# ENP's plans through 2007 and 2008



## Morrus (Apr 4, 2007)

Here's a brief breakdown of what we're planning over the next couple of years.  Some of these projects are tentative, while others are being worked on already.

Note that _all _ products will be released in PDF and print format.

*War of the Burning Sky*

We have 9 more adventures to release in the campaign saga; as you know, you can expect to see one of these each month up until December.

In early 2008 we will be releasing a massive 800-page full-colour hardcover book which contains the entire saga, the _Player's Guide _ and the _GM's Guide _ (expanded to include all supplementary rules material and appendices from individual adventures).

Later this year, expect to see the start of the tentatively titled _War of the Burning Sky: Odyssey_ (working title only), a fiction/gaming hybrid by WotBS author search runner-up Jeremy Forbing.  This series of products will deal with a group of adventurers and chronicle their adventures in an episodic style as they travel the world and encounter the various organizations and locations featured in the adventures.  These products will be part fiction, part sourcebook, fleshing out and detailing various aspects of the world.  The forst in the series will deal with the Wayfarers.
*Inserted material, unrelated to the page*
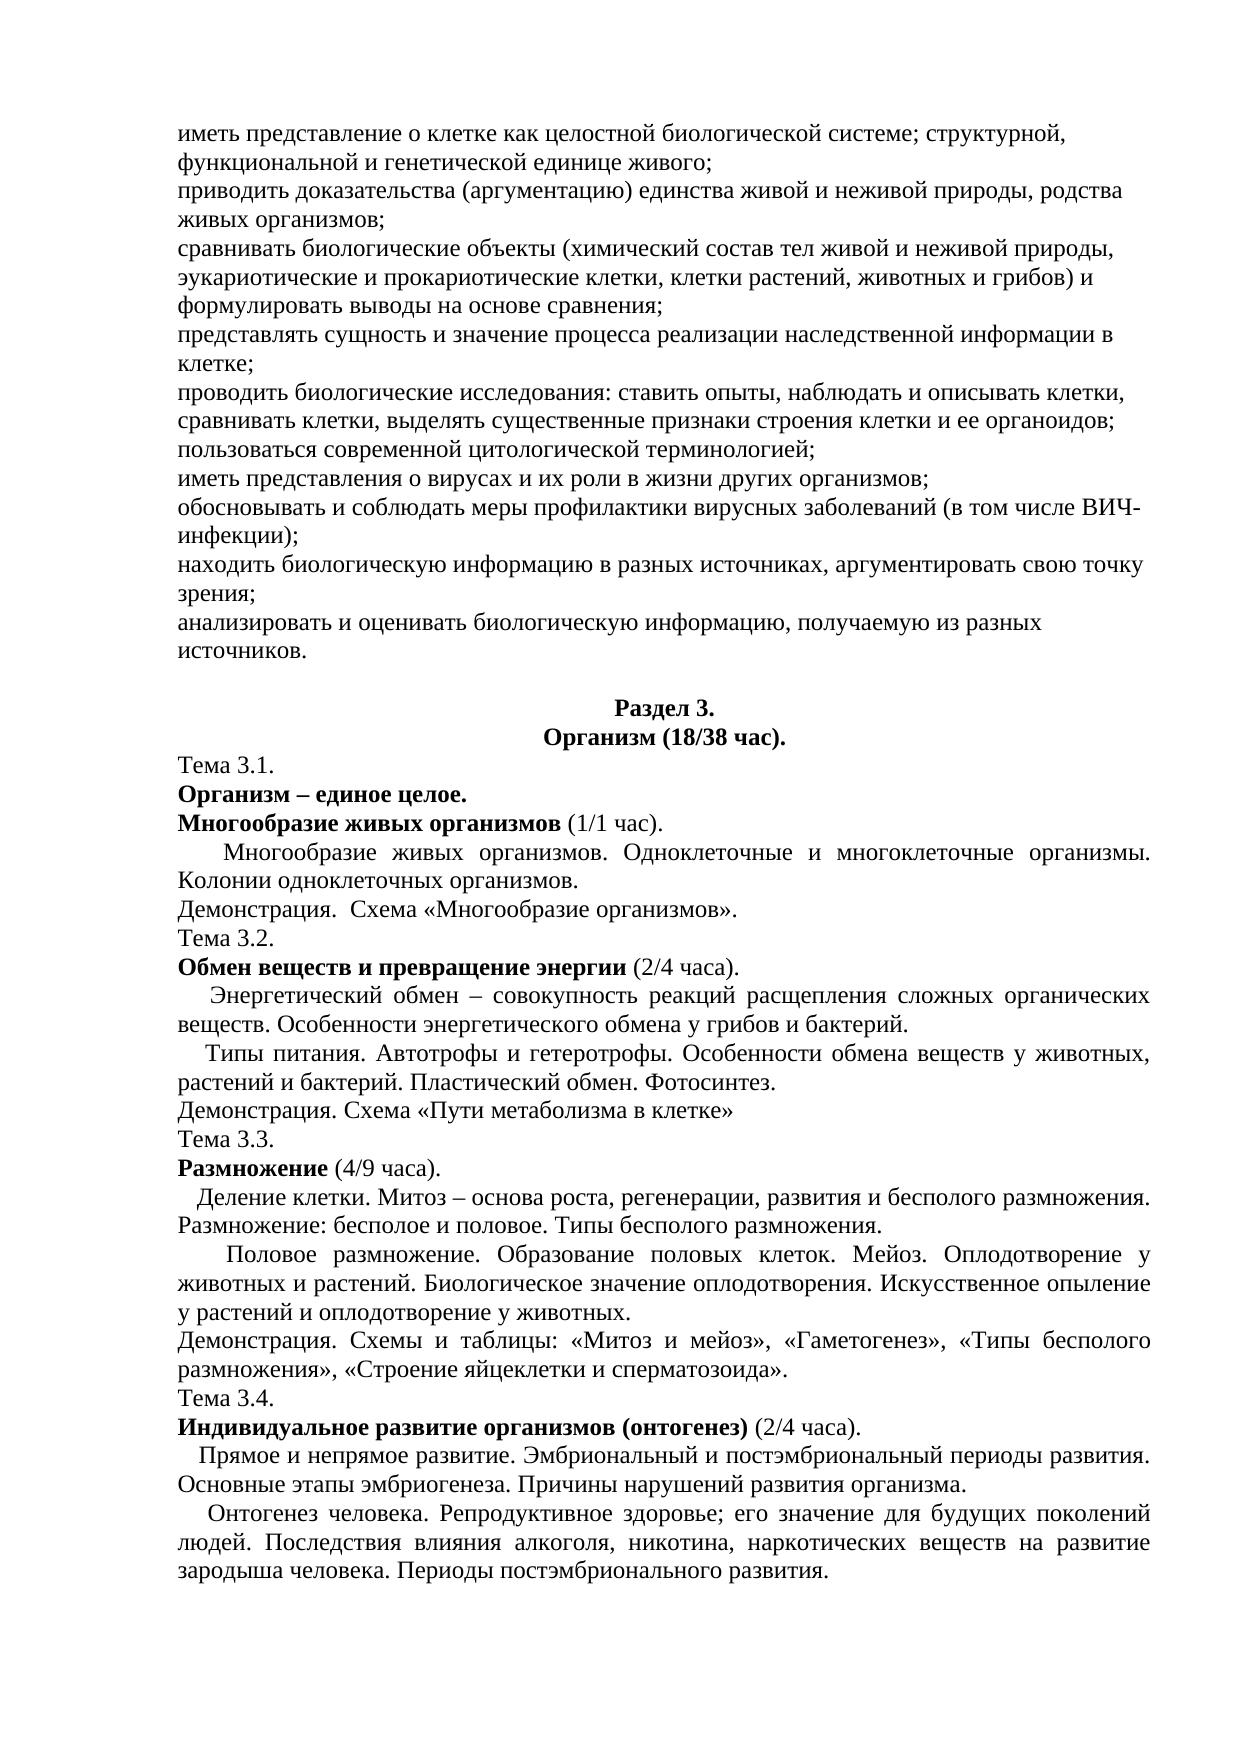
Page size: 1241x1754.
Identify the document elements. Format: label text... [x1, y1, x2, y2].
Of course, don't forget the _War of the Burning Sky_ novel trilogy, based on the campaign saga adventures themselves.

*Faction Folio*

This series of books introduces standalone plug-in organizations for your campaign world.  In detail, the books will give you a history, maps, NPCs and organization structure and details, along with all the game material needed.  Each will also contain a small adventure, ideal for introducing that organization to your players.

*Monster Madness!*

We are currently in negotiation with a well-known EN Worlder, noted for his ability to create _really nasty critters_.  Assuming all goes well, we hope to produce two projects with him.

The first is a published novel version of a well-known and popular "Story Hour" thread.  The thread in question, thus far, contains about one-third of the story.

The second project is a big, full-colour, hardback monster book detailing unique, elite antagonists for your games - monsters with templates, class levels and more.  Each will come with detailed advice on how to use the critter in combat, along with extensive designers notes.  The CR range of these opponents will begin at CR10 and top out at about CR30 (maybe with a couple more really nasty ones on top!)

*Elements of Magic*

Tentatively slated for later this year (although of lowish priority) is the full-colour, hardcover, compiled _Elements of Magic_.  This book will include EoM:R and EoM:LA, revised and errated.


----------



## sirwmholder (Apr 4, 2007)

Morrus said:
			
		

> ...*Elements of Magic*
> 
> Tentatively slated for later this year (although of lowish priority) is the full-colour, hardcover, compiled _Elements of Magic_.  This book will include EoM:R and EoM:LA, revised and errated.



Everything sounds wonderful... but this little gem just made my week Morrus!

Thank you,
William Holder


----------



## JoeGKushner (Apr 4, 2007)

Hopefully you'll be able to snag good old John for editing on the monster book.


----------